« Travailler la vigne dans la vallée de la Marne pour un vin aussi prestigieux est un vrai privilège », se réjouit Corinne Dehec. À la façon de la craie qui surgit partout sur le sol champenois, chez cette Grauviotte, l’amour du métier affleure dans chaque phrase. « Même si, lorsqu’on dit que l’on travaille dans le Champagne, les gens nous croient à tort riches », plaisante-t-elle. Riche d’un métier passionnant, ça c’est certain. Voir des femmes à la tête de grandes maisons va de soi depuis presque toujours en Champagne.
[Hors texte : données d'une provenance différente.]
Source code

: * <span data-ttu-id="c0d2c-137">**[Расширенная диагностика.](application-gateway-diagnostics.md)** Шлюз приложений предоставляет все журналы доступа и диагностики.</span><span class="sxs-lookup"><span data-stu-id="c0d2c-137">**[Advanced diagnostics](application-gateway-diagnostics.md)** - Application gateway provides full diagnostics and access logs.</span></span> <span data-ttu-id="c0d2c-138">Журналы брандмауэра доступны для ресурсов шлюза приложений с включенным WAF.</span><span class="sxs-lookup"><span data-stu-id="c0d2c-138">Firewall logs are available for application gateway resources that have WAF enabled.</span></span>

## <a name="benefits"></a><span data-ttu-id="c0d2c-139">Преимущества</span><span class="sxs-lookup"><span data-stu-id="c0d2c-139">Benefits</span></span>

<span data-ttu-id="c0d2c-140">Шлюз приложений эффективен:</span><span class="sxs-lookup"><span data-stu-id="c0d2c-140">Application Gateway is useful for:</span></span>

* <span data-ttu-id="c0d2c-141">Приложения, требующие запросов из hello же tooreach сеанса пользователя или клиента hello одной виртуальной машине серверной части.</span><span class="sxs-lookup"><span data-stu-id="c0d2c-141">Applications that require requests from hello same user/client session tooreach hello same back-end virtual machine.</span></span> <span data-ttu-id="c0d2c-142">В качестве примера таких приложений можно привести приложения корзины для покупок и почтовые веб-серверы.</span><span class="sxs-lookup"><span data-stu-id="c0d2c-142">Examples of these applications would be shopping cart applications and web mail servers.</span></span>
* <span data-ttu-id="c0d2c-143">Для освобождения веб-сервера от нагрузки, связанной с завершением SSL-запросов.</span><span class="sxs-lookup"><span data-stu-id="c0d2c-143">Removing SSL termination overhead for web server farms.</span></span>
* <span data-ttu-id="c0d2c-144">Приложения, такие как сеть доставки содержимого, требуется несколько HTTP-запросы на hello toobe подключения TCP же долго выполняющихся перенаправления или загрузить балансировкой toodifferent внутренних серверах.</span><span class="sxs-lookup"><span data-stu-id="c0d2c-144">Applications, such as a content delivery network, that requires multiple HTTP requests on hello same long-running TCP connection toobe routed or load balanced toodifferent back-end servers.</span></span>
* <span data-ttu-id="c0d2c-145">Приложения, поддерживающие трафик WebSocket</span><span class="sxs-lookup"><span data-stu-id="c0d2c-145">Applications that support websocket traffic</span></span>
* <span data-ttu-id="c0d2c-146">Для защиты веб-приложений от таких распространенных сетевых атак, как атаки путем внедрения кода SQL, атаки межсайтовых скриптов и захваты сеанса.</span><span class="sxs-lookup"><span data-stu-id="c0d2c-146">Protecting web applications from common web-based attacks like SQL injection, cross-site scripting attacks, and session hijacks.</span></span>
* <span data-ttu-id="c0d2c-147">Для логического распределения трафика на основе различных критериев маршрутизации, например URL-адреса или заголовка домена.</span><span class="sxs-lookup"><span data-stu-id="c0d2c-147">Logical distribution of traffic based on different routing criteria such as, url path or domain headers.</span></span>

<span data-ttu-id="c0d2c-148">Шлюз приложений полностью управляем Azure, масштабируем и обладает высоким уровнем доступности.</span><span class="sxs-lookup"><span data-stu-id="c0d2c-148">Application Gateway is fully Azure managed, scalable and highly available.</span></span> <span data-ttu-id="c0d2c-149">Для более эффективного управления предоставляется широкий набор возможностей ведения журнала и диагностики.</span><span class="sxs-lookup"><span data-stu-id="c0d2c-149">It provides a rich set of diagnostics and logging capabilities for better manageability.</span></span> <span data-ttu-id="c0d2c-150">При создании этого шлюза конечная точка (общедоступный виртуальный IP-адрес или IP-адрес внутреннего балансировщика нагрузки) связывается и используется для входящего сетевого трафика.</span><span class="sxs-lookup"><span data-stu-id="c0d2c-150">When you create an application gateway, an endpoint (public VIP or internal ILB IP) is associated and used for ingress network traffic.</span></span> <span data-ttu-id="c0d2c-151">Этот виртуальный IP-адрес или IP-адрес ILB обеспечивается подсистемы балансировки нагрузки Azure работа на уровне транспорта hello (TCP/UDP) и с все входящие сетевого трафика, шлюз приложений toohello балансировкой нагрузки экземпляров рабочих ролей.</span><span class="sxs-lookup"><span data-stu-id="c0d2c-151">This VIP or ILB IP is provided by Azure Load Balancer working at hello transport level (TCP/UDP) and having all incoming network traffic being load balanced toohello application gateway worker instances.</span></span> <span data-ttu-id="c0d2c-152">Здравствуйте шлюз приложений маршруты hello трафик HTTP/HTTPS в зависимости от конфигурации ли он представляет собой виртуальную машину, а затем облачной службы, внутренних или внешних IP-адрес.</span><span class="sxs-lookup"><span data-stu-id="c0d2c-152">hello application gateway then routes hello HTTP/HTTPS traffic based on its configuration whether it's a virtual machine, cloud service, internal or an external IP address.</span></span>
La célèbre veuve Clicquot, Louise Pommery ou Élisabeth Bollinger ont marqué l’histoire de l’appellation.
Du côté des ouvriers viticoles, il aura fallu quelques siècles de plus pour changer les mentalités… Au fil du temps, les métiers de tractoristes (ou chauffeurs de tracteur agricole), cheffes d’exploitation, œnologues ou employées viticoles, s’accordent de plus en plus au féminin. « Sur une trentaine d’élèves, nous n’étions que quatre filles pendant mon apprentissage. Aujourd’hui, on arrive quasiment à la parité chez la jeune génération », explique la salariée tâcheronne du Champagne Remue-Gaspard, une maison familiale installée à Grauves. La quinquagénaire a tâté du sécateur au lycée viticole d’Avize, la Mecque de la formation à la viticulture champenoise, dès ses 17 ans. « Trente-trois ans plus tard, je suis toujours dans la même maison. Odile, ma première patronne a transmis l’exploitation à sa fille Sophie qui a repris les rênes dans la continuité. »
Élue déléguée MSA pendant la crise du Covid
Quand nous débarquons, mardi 17 mai, Corinne est en train d’étiqueter du blanc de blanc qui partira égayer les soirées de clients parisiens avec Victorine, la petite dernière de la famille. Si aujourd’hui elle se retrouve dans une maison 100 % féminine, ce n’est pas par choix mais parce qu’ici comme ailleurs dans le monde agricole, la profession a du mal à recruter.
« Homme ou femme, peu importe, pourvu qu’il ou elle soit courageux. Une qualité qui semble se faire rare ces derniers temps… », lâche-t-elle en évoquant les nombreux essais sans lendemain de salariés qui n’ont pas compris que le bonheur professionnel pouvait se construire dans les rangées de vignes. « Mon père, ma mère, mon frère ont travaillé ou travaillent dans le champagne. » C’est simple, dans la famille Dehec, enfant, nul besoin d’annoncer ce qu’on fera quand on sera grand, tant les discussions autour de la table du repas tournent autour des bulles comme toute l’économie de sa commune.
« J’ai été élue déléguée MSA pendant le Covid. Cela n’a pas facilité pour faire connaissance avec mes nouveaux collègues mais cela ne nous a pas empêchés de mettre sur pied des opérations d’envergure comme les paniers solidaires, se félicite-t-elle. Nous avons distribué des produits agricoles à des familles et personnes isolées. Les gens étaient ravis. C’est notre rôle d’élus MSA que d’être là pour ceux qui ont moins. Surtout que pendant le confinement, j’ai bien senti que j’étais privilégiée car je pouvais aller respirer dans mes vignes alors que la plupart des gens étaient enfermés dans leurs appartements. »
Ébourgeonnage, relevage, palissage, taille… Corinne maîtrise parfaitement toutes les étapes du travail du raisin tout comme celui de la cave. « Un métier que l’on apprend plus avec l’expérience qu’à l’école », soutient-elle. Mais peu importe car sur son siège de taille, elle est une salariée épanouie.
« Je travaille sans chef sur le dos, en contemplant les oiseaux voler et les lièvres et lapins se courser, au milieu de paysages magnifiques qui changent de couleurs au fil des saisons. Je mets ma radio, Champagne FM, RFM ou Nostalgie car, suivant les parcelles, on ne capte pas toutes les stations et mon esprit vagabonde. » Elle pense à ses nouvelles créations artistiques : animaux en pneus recyclés ou décoration d’intérieur. C’est l’autre passion de la Marnaise qui scrute avec intérêt depuis sa parcelle l’œuvre de land art, qui utilise comme matériau la nature, installée sur les hauteurs de la commune. C’est l’une des œuvres d’art rural proposées au public par Vign’Art, un festival qui propose un parcours artistique à faire à pied, à vélo ou en voiture sur la célèbre route touristique du champagne. L’installation qui se trouve à Grauves a pour nom Dévoiler. Des portes en tissu qui dansent avec le vent et ouvrent un horizon infini à l’imaginaire de Corinne, la reine des coteaux marnais.